Anheuser-Busch Inc
BUD
October 24, 2002
Some reasons to consider a short postion
1. Revenues are 15.55 per share. Current price (50.50) is 3.25X est F2002 revenues. Most of the early to mid 90’s, BUD traded at levels well under 2X revenues. This changed in the late 90’s. Something to watch, as this short position is not no- brainer stuff like the telecom in 2000.
2. BUD is trading at 10X book value, compared to the early 1990’s when it traded at 3 to 5X book value.
3. Trading at 17X cash flow
4. Long Term Debt to Equity is 150 %
Tice wrote today that BUD has always been a high multiple with an optimistic growth rate, yet they believe it has always been a slow grower (easy to verify, isn’t it ?). An under-funded pension plan will make earnings harder to grow (according to Tice), even more difficult with the high earnings assumptions.

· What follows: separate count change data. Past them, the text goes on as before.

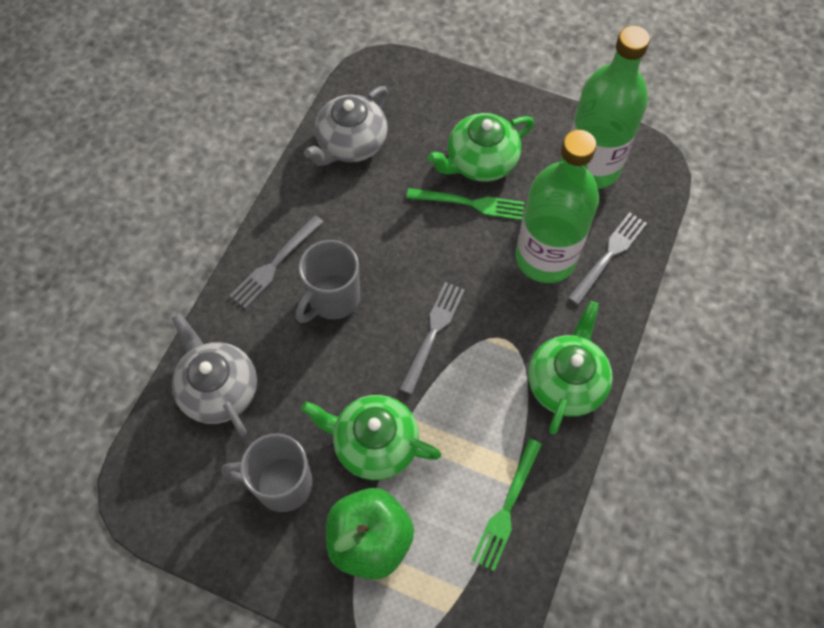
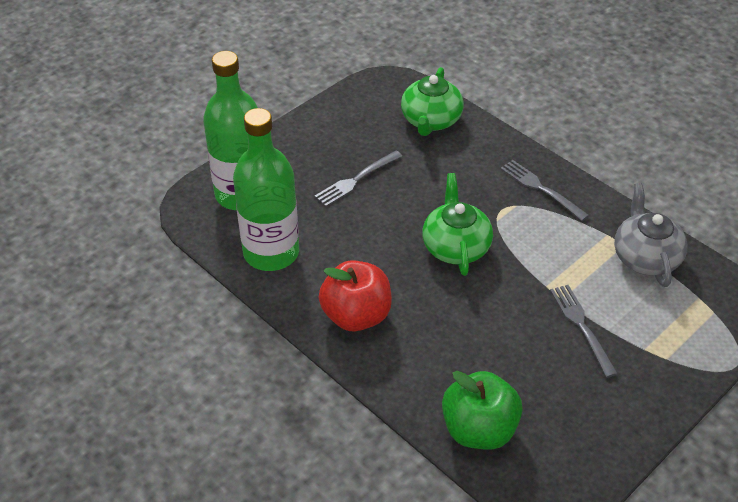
green fork: 2 -> 0
green teapot: 3 -> 2
grey mug: 2 -> 0
grey teapot: 2 -> 1
red apple: 0 -> 1

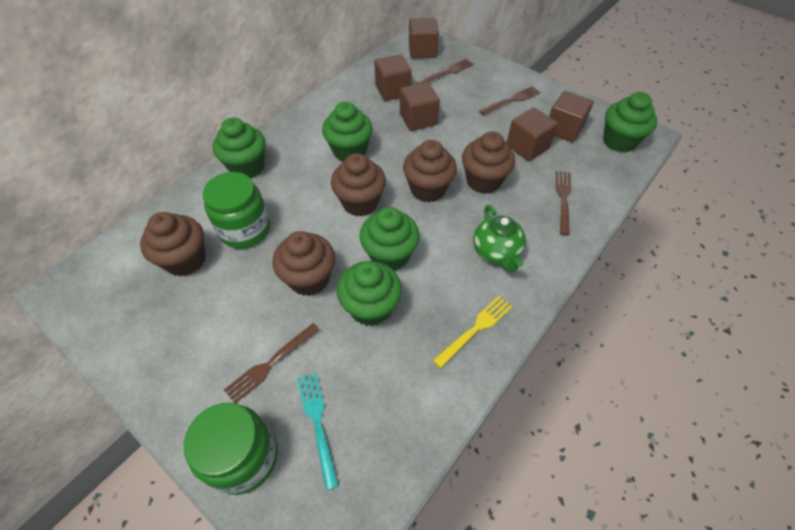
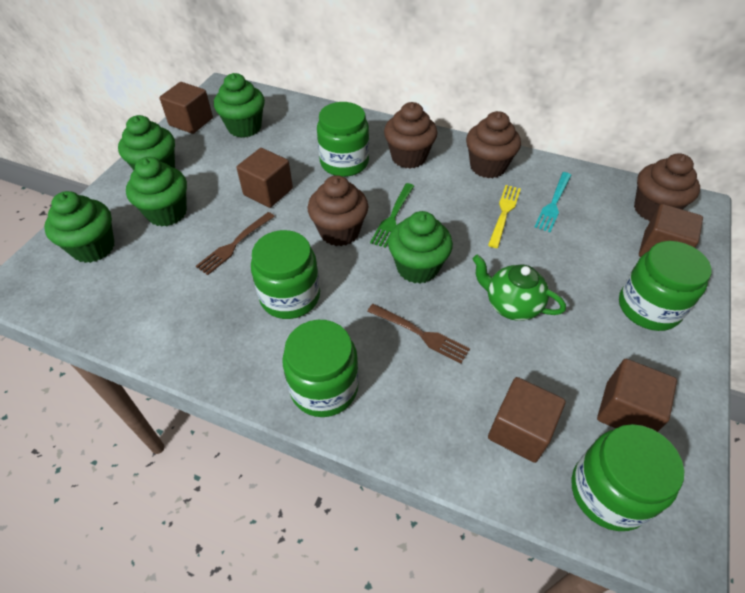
brown cupcake: 5 -> 4
brown fork: 4 -> 2
green fork: 0 -> 1
green jar: 2 -> 5

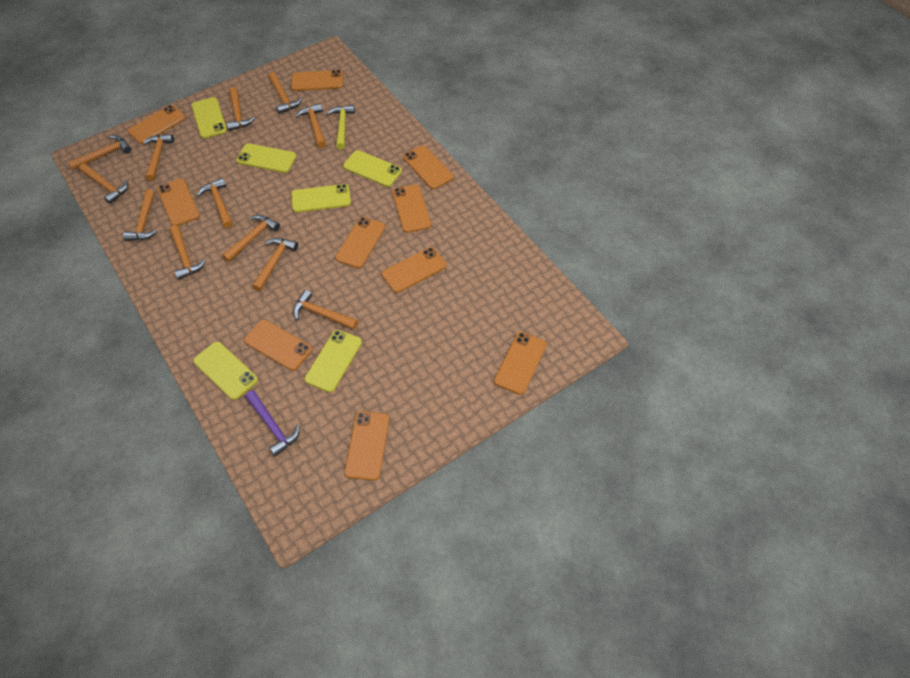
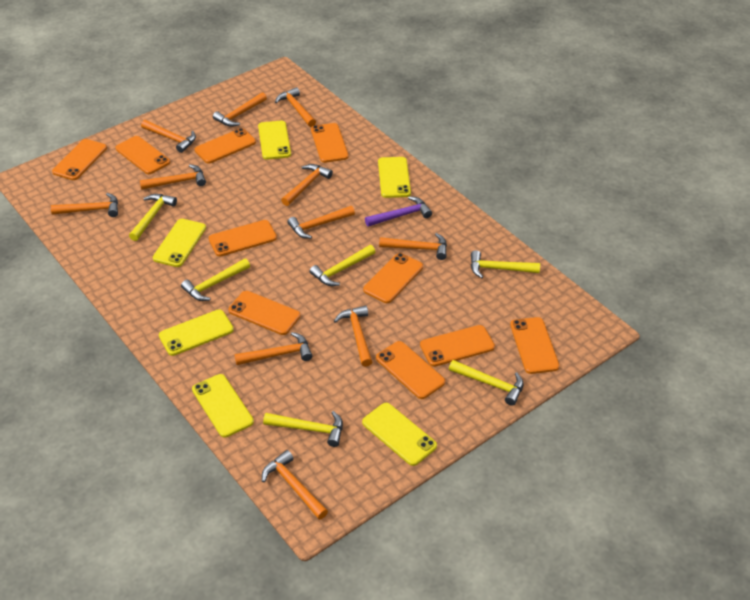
orange hammer: 12 -> 11
yellow hammer: 1 -> 6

According to Tice , BUD is under funded by $ 217 million, which is -10.6 % and -0.50 % of market cap and –5.9% of EBITDA. BUD is using the following actuarial assumptions : expected return 10.00 %, discount rate 7.50 %,
According to Tice the retirement plan is under-funded by 11 % in 2001, whereas it was over-funded in 2002 by 21 %.

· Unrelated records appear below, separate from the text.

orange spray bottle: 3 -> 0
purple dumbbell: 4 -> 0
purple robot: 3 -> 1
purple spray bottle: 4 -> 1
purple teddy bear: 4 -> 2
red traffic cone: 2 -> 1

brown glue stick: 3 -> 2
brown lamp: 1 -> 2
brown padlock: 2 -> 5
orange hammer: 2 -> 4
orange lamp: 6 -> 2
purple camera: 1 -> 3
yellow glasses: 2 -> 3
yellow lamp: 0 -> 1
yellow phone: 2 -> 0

BUD L/T growth rate according to First Call Median is 11.0 %
Tice feels that this pension burden will burden the long term growth rate.

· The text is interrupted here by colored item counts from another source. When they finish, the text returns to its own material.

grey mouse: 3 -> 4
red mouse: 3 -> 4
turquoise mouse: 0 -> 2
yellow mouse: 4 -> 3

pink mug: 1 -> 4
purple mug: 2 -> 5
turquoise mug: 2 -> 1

Our opinion is that BUD is using way to high of an expected return rate on its retirement plan. The rate should probably be in the area of 7.50 % and not 10.0 %. We have not calculated what effect that would have on eps if it were brought down. Keep in mind that Warren Buffett has recently lowered Berkshire Hathaway’s expected pension plan rate of return to 6.50 %.